A tradição de as classes possidentes andarem na rua, à noite, a bater em pobres e gente sem poder é velha em Lisboa.
Houve pelo menos um rei que o fazia com os seus amigalhaços (D.Afonso VI). Andava nas ruas a bater e insultar os passantes.
De que serve ser uma aristocracia sem afirmarem o seu poder impune?
Mas, nas aulas, nos seus exames e testes e trabalhos de pesquisa, devem papaguear a declaração dos direitos humanos, de trás para a frente, e até devem saber detalhes ínfimos da História da ONU ou sobre tratados sobre refugiados.

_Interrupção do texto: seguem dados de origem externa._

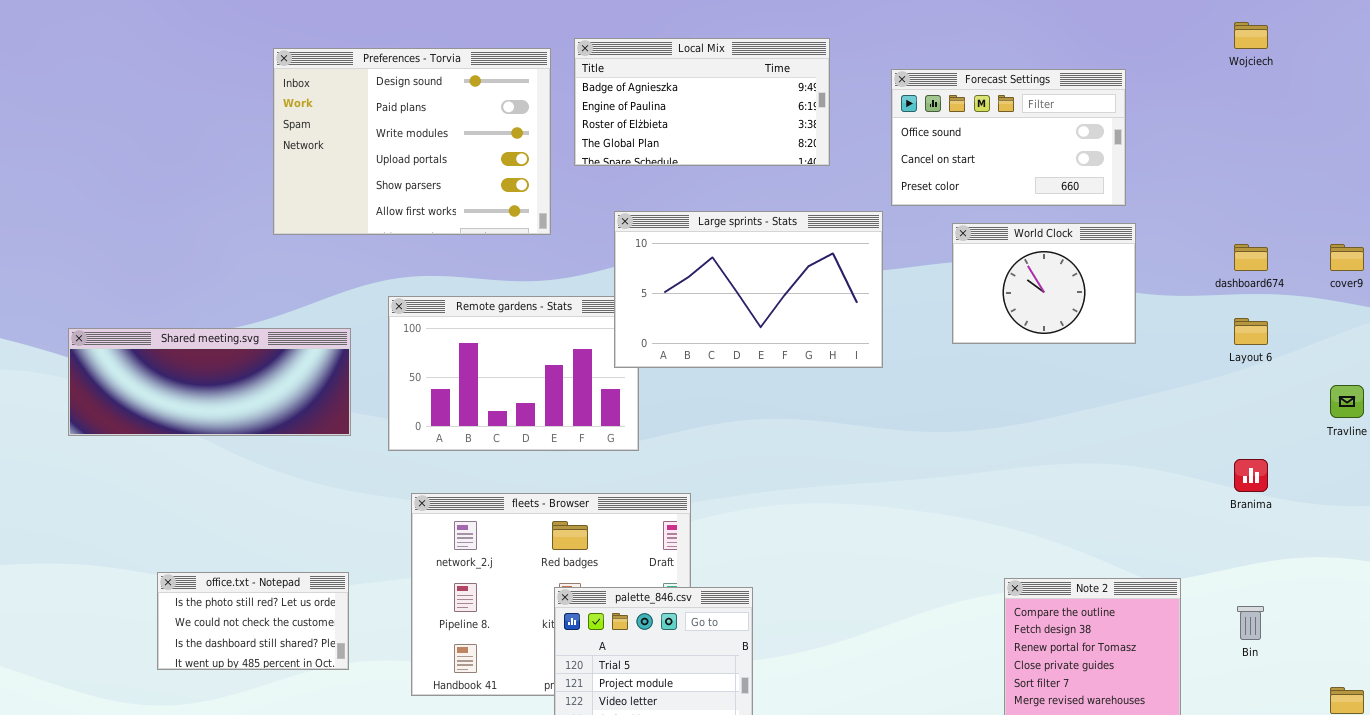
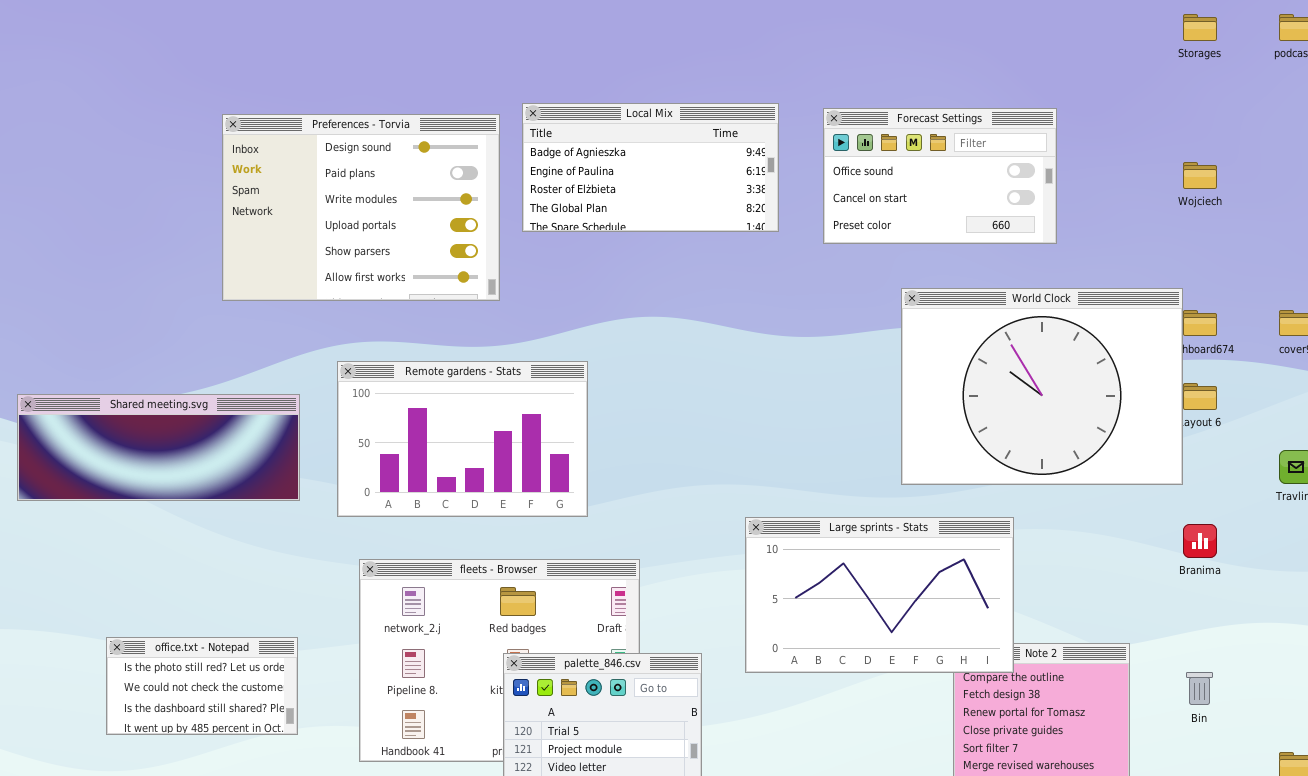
Wojciech: [1234,22,1268,49] -> [1183,162,1217,189], moved
Forecast Settings: [891,69,1126,206] -> [823,108,1057,244], moved
Large sprints - Stats: [614,211,883,368] -> [745,517,1014,673], moved
World Clock: [952,223,1136,344] -> [901,288,1183,485], resized

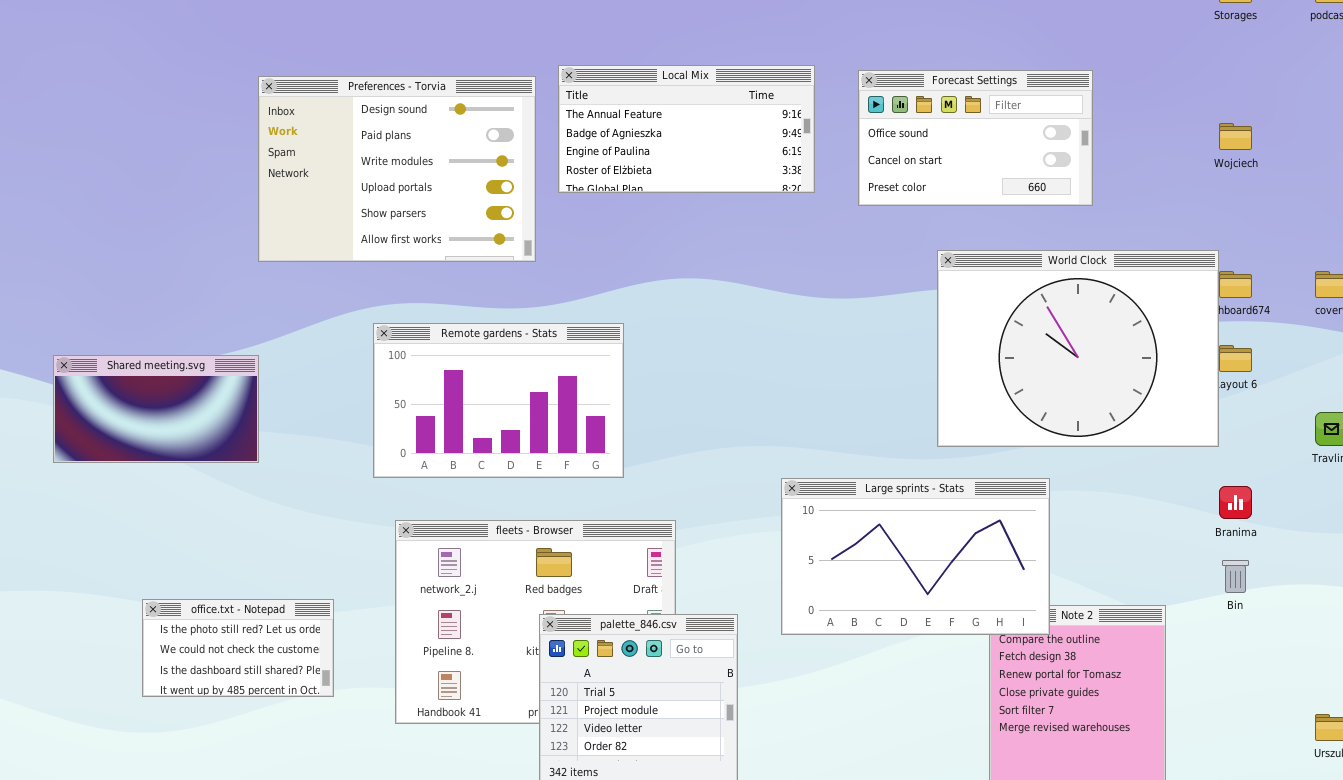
Local Mix: [522,103,779,232] -> [558,65,815,193], scrolled up 1 row
Shared meeting.svg: [17,394,300,501] -> [53,355,259,463], resized
Bin: [1186,672,1213,705] -> [1222,560,1249,593], moved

É como muitos beatos, que sabem a catequese de pernas para o ar, mas não praticam porque uma coisa é marrar outra é realmente praticar.
E este é um problema clássico da educação para os direitos humanos: se for só teórica, lançada à terra no meio social do privilégio ou racismo ou discriminação endémica é perder tempo.
O Colégio Moderno tem direito a beneficiar da tolerância, face aos maus alunos que produziu, como qualquer outra escola: as lições podem ter sido dadas, mas foram recebidas?
O ambiente social e familiar de elitismo e privilégio não se combate só com escola….
E os pais que pagam (como os que não pagam) não gostam muito quando os professores percebem o mau resultado da suas opções sociais e familiares que geram meliantes e agressores.
Tem pai que é cego, já dizia o cómico.
E a cegueira passa por nem perceberem como fabricam estes comportamentos.
Andou tudo excitado com a série da Netflix, mas a mensagem passou mal.
Mas o Colégio e qualquer outra escola pode sempre perguntar em metáfora: se um médico receitar um xarope eficaz, mas o doente de tosse o diluir em água e não funcionar, quem tem culpa?